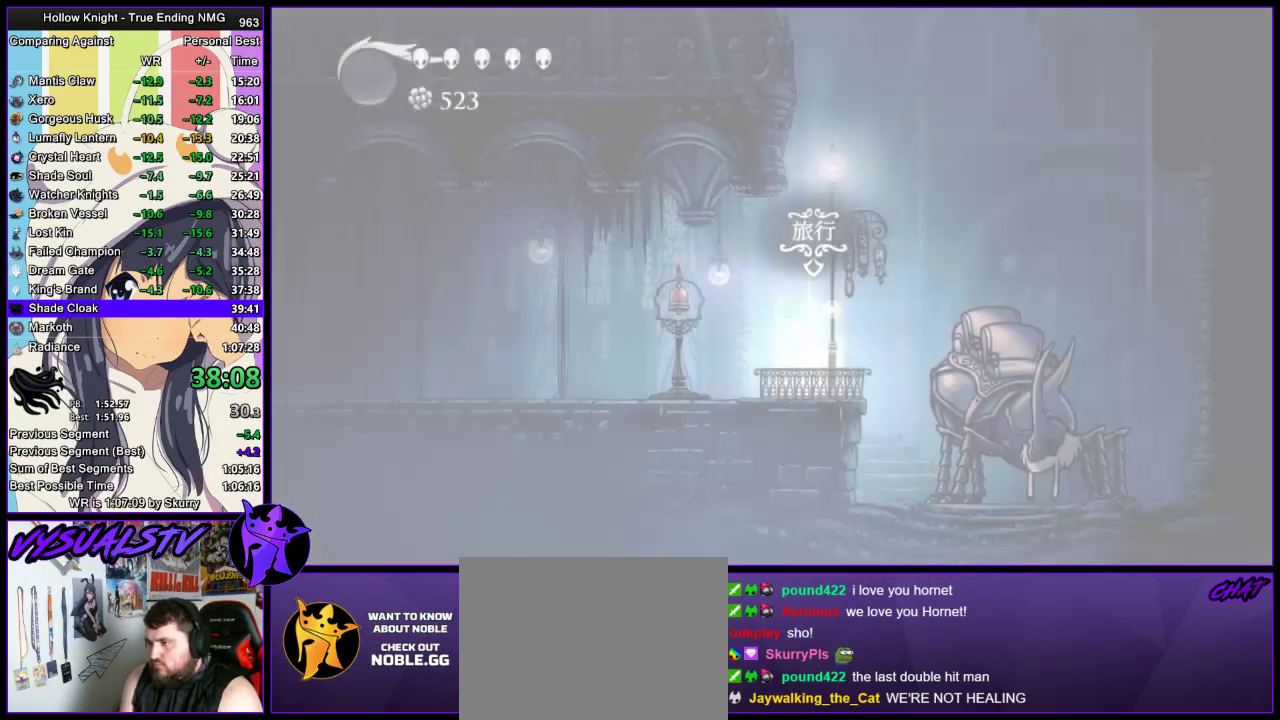
{"buttons": ["DPAD_UP"], "left_stick": "center", "right_stick": "center", "events": [[33, "SQUARE", "up"], [67, "CROSS", "up"], [67, "DPAD_UP", "down"], [167, "CROSS", "down"], [167, "DPAD_UP", "up"], [167, "SQUARE", "down"], [200, "CROSS", "up"], [200, "DPAD_UP", "down"], [200, "SQUARE", "up"], [267, "CROSS", "down"], [267, "DPAD_UP", "up"], [300, "SQUARE", "down"], [367, "CROSS", "up"], [367, "DPAD_UP", "down"], [367, "SQUARE", "up"], [400, "CROSS", "down"], [400, "DPAD_UP", "up"], [500, "CROSS", "up"], [500, "DPAD_UP", "down"]]}
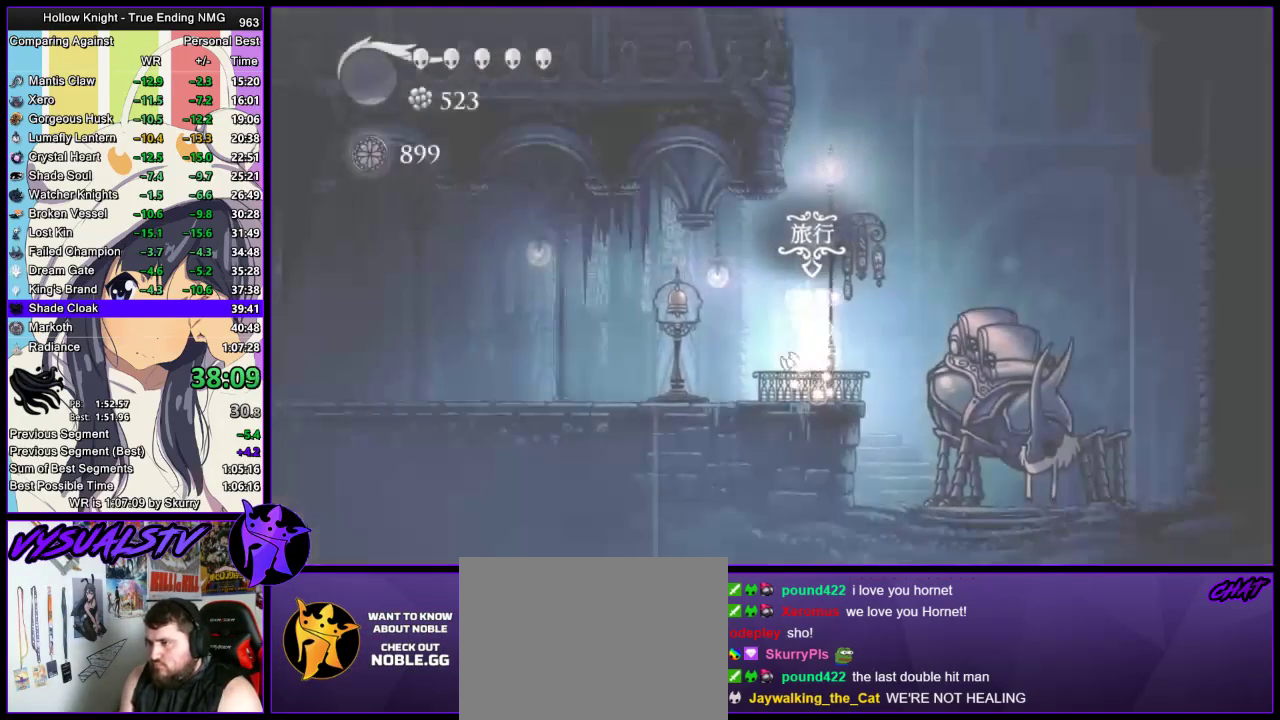
{"buttons": ["DPAD_UP"], "left_stick": "center", "right_stick": "center", "events": [[100, "CROSS", "down"], [100, "DPAD_UP", "up"], [100, "SQUARE", "down"], [167, "CROSS", "up"], [167, "DPAD_UP", "down"], [167, "SQUARE", "up"], [200, "CROSS", "down"], [200, "DPAD_UP", "up"], [233, "SQUARE", "down"], [267, "DPAD_UP", "down"], [300, "CROSS", "up"], [300, "DPAD_UP", "up"], [300, "SQUARE", "up"], [367, "CROSS", "down"], [367, "DPAD_UP", "down"], [400, "SQUARE", "down"], [433, "CROSS", "up"], [433, "DPAD_UP", "up"], [433, "SQUARE", "up"], [500, "DPAD_UP", "down"]]}
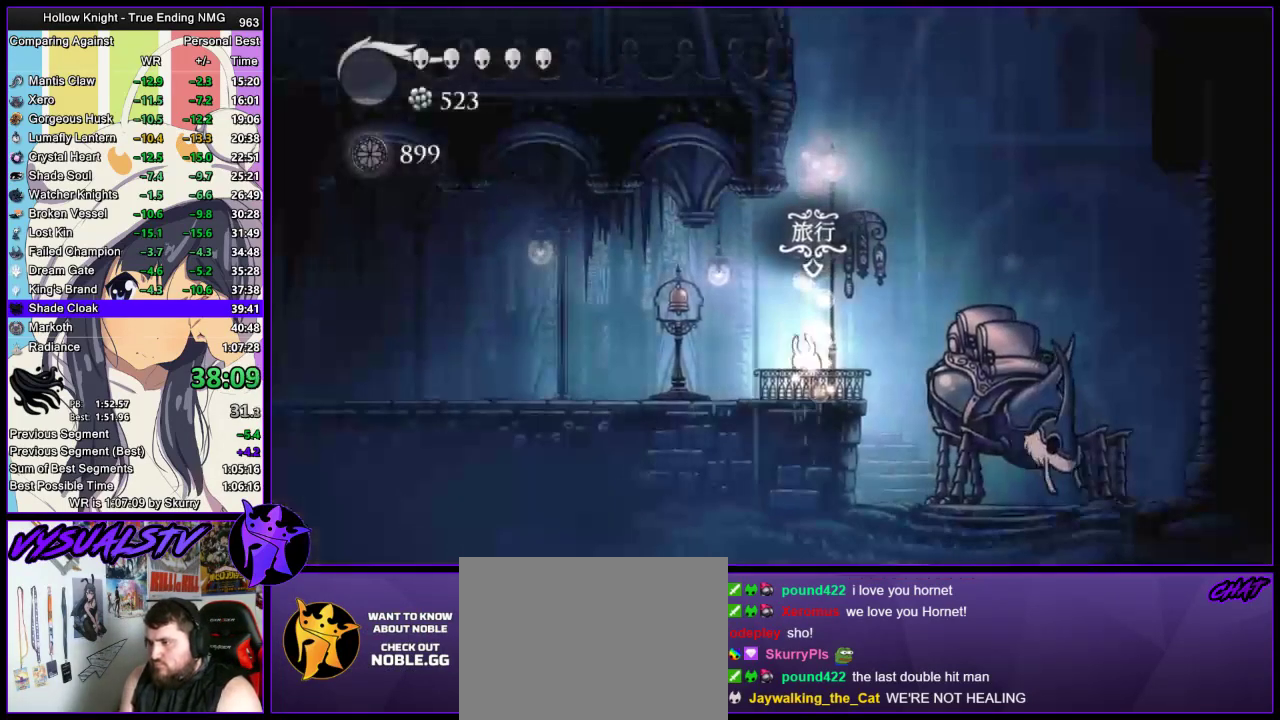
{"buttons": ["DPAD_UP"], "left_stick": "center", "right_stick": "center", "events": [[67, "DPAD_UP", "up"], [133, "DPAD_UP", "down"], [200, "DPAD_UP", "up"], [267, "DPAD_UP", "down"], [367, "DPAD_UP", "up"], [400, "DPAD_UP", "down"], [433, "DPAD_UP", "up"], [500, "DPAD_UP", "down"]]}
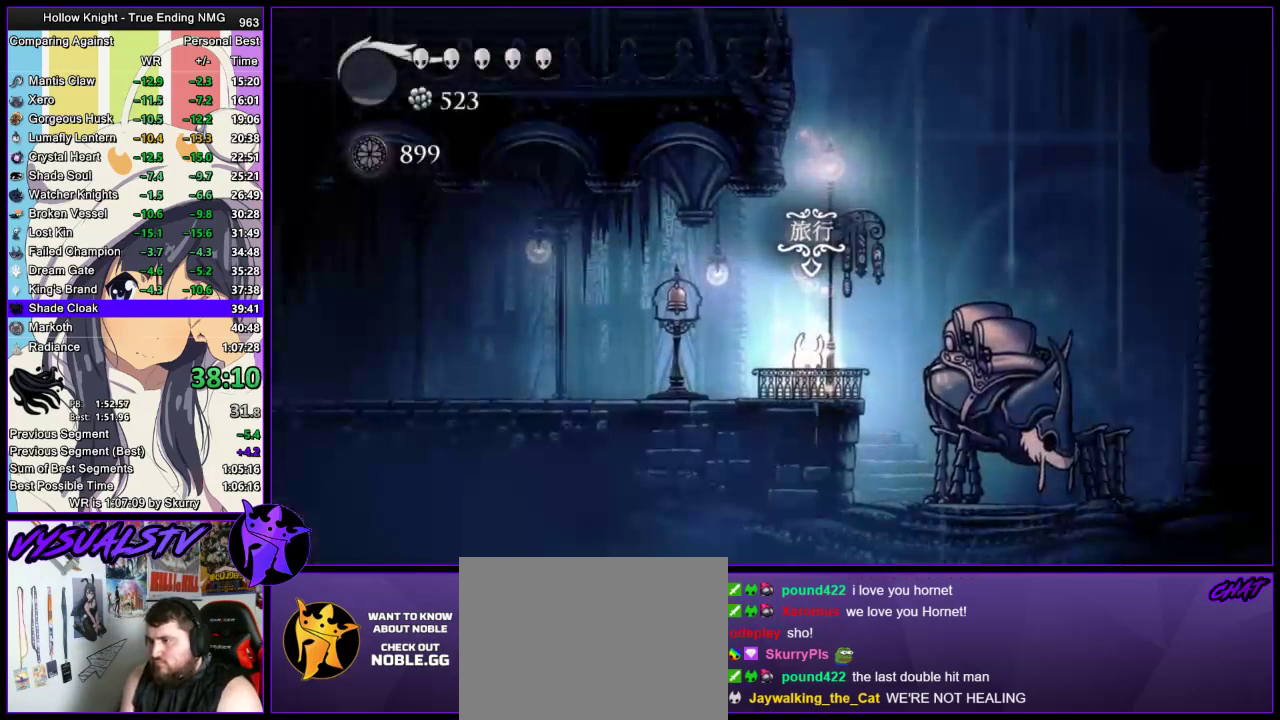
{"buttons": [], "left_stick": "center", "right_stick": "center", "events": [[100, "DPAD_UP", "up"]]}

■ WORK REQUEST
The output has to match the data above line for line, except that pictures are dropped.

■ WRITTEN ANSWER
{"buttons": ["DPAD_UP"], "left_stick": "center", "right_stick": "center", "events": [[33, "SQUARE", "up"], [67, "CROSS", "up"], [67, "DPAD_UP", "down"], [167, "CROSS", "down"], [167, "DPAD_UP", "up"], [167, "SQUARE", "down"], [200, "CROSS", "up"], [200, "DPAD_UP", "down"], [200, "SQUARE", "up"], [267, "CROSS", "down"], [267, "DPAD_UP", "up"], [300, "SQUARE", "down"], [367, "CROSS", "up"], [367, "DPAD_UP", "down"], [367, "SQUARE", "up"], [400, "CROSS", "down"], [400, "DPAD_UP", "up"], [500, "CROSS", "up"], [500, "DPAD_UP", "down"]]}
{"buttons": ["DPAD_UP"], "left_stick": "center", "right_stick": "center", "events": [[100, "CROSS", "down"], [100, "DPAD_UP", "up"], [100, "SQUARE", "down"], [167, "CROSS", "up"], [167, "DPAD_UP", "down"], [167, "SQUARE", "up"], [200, "CROSS", "down"], [200, "DPAD_UP", "up"], [233, "SQUARE", "down"], [267, "DPAD_UP", "down"], [300, "CROSS", "up"], [300, "DPAD_UP", "up"], [300, "SQUARE", "up"], [367, "CROSS", "down"], [367, "DPAD_UP", "down"], [400, "SQUARE", "down"], [433, "CROSS", "up"], [433, "DPAD_UP", "up"], [433, "SQUARE", "up"], [500, "DPAD_UP", "down"]]}
{"buttons": ["DPAD_UP"], "left_stick": "center", "right_stick": "center", "events": [[67, "DPAD_UP", "up"], [133, "DPAD_UP", "down"], [200, "DPAD_UP", "up"], [267, "DPAD_UP", "down"], [367, "DPAD_UP", "up"], [400, "DPAD_UP", "down"], [433, "DPAD_UP", "up"], [500, "DPAD_UP", "down"]]}
{"buttons": [], "left_stick": "center", "right_stick": "center", "events": [[100, "DPAD_UP", "up"]]}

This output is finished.